**Fragment**
• • •

ECLI:NL:RBSGR:2001:AD6158

Rechtbank 's-Gravenhage

Datum uitspraak
12 juli 2001
Publicatiedatum
4 april 2013
Zaaknummer
AWB 01/27932
Instantie
Rechtbank 's-Gravenhage
Type
Uitspraak
Rechtsgebied
Bestuursrecht; Vreemdelingenrecht
Procedures
  • Eerste aanleg - enkelvoudig
Vindplaatsen
  • Rechtspraak.nl
AI samenvatting door LexboostAutomatisch gegenereerd

Bewaring van vreemdeling in het kader van uitzetting en rechtsgeldigheid van de inbewaringstelling

In deze zaak heeft de Arrondissementsrechtbank 's-Gravenhage op 12 juli 2001 uitspraak gedaan in een beroep tegen de maatregel van bewaring van een vreemdeling, die op grond van artikel 59, eerste lid, aanhef en onder a, van de Vreemdelingenwet 2000 (Vw 2000) in bewaring was gesteld. De vreemdeling beschikte niet over een geldige verblijfsvergunning en identiteitsbewijs, wat de rechtbank als goede grond voor de bewaring beschouwde. De rechtbank oordeelde dat de vreemdeling na zijn inbewaringstelling op correcte wijze is gehoord, en dat er geen reden was om de bewaring onrechtmatig te achten. De rechtbank benadrukte dat het verhoor van de vreemdeling niet kon worden afgewacht voordat het bevel tot bewaring werd gegeven, gezien de omstandigheden van de zaak. De vreemdeling had ook niet voldoende medewerking verleend aan het verkrijgen van relevante documenten bij de Surinaamse autoriteiten, wat de beslissing van de verweerder om de vreemdeling in bewaring te stellen verder ondersteunde. De rechtbank concludeerde dat er voldoende zicht op uitzetting bestond, aangezien de Surinaamse autoriteiten eerder een laissez-passer hadden afgegeven. Het beroep van de vreemdeling werd ongegrond verklaard, en het verzoek om schadevergoeding werd afgewezen. De rechtbank oordeelde dat er geen aanleiding was om de maatregel van bewaring op te heffen, en dat de vertraging in de uitzettingsprocedure voor rekening van de vreemdeling kwam.

• • •

**Wat te doen**
1. Neem uit de gegevens letterlijk de regels over vanaf de regel met "### winddir by name" tot en met het einde van de gegevens, beide grenzen inbegrepen.
2. Schrijf een vervolg op het fragment over de bewaring van een vreemdeling, aansluitend op de laatste zin.
Het fragment en de gegevens staan volledig los van elkaar.

Opgeslagen gegevens

• • •

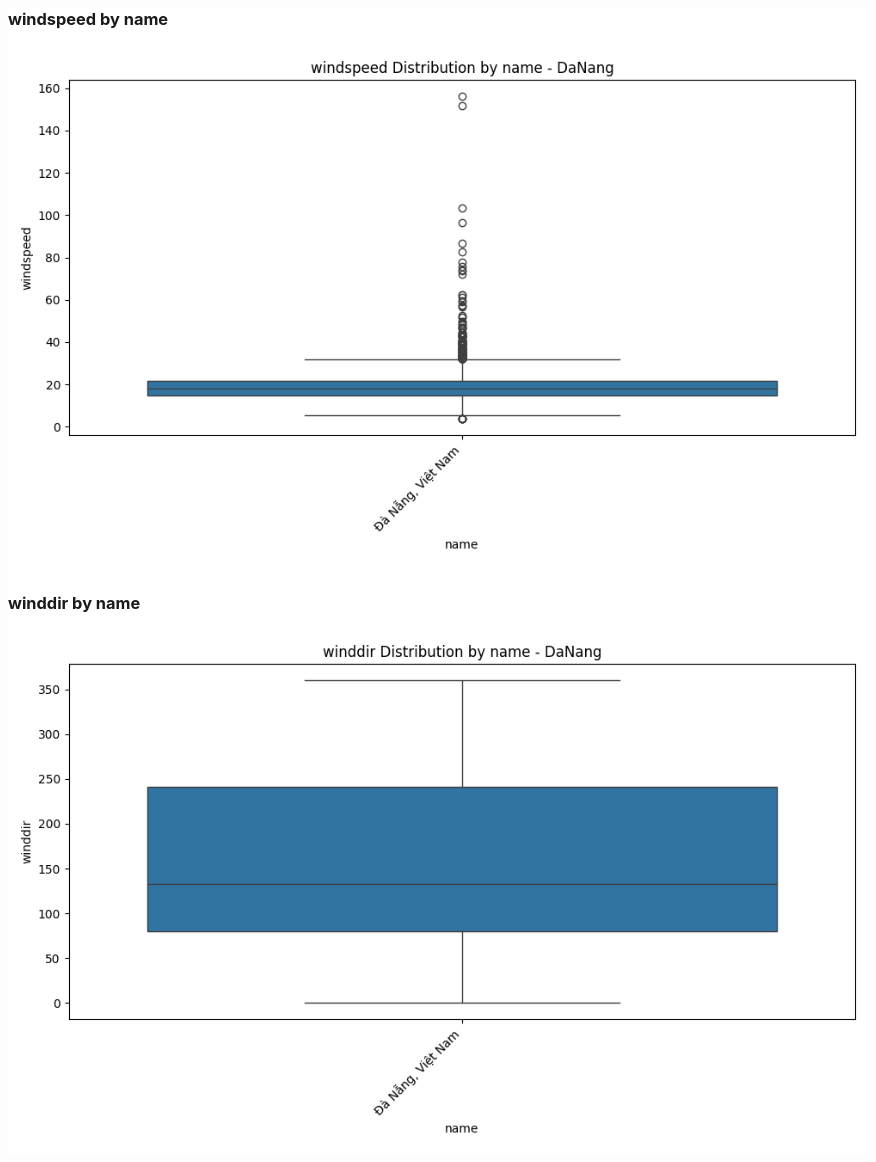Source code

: ### windspeed by name
![Box Plot: windspeed by name](../plots/DaNang_windspeed_by_name_boxplot.png)

### winddir by name
![Box Plot: winddir by name](../plots/DaNang_winddir_by_name_boxplot.png)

• • •

**Antwoorden per opdracht**
1.
### winddir by name
![Box Plot: winddir by name](../plots/DaNang_winddir_by_name_boxplot.png)

2.
Uitspraak

UITSPRAAK
ARRONDISSEMENTSRECHTBANK 'S-GRAVENHAGE
sector bestuursrecht
vreemdelingenkamer, enkelvoudig
__________________________________________________
UITSPRAAK
ingevolge artikel 8:77 Algemene wet bestuursrecht (Awb)
beroep vrijheidsontnemende maatregel
__________________________________________________
Reg.nr: AWB 01/27932 VRWET
Inzake: A, crv nummer [crv nummer], thans verblijvende in het Cellencomplex te Utrecht, hierna te noemen de vreemdeling,
gemachtigde mr. L. Louwerse, advocaat te Utrecht,
tegen: de Staatssecretaris van Justitie, verweerder,
gemachtigde mr. M. Verweij, ambtenaar ten departemente.
I. ONTSTAAN EN LOOP VAN HET GEDING
1. De vreemdeling heeft gesteld te zijn geboren op [...] 1976 en de Surinaamse nationaliteit te hebben.
2. Op 28 juni 2001 heeft de rechtbank een beroepschrift op grond van artikel 93 Vreemdelingenwet 2000 (Vw2000) van de vreemdeling ontvangen. Het beroep is gericht tegen het besluit van verweerder van 28 juni 2001 waarbij de vreemdeling de maatregel van bewaring is opgelegd. In het beroepschrift is tevens verzocht om schadevergoeding.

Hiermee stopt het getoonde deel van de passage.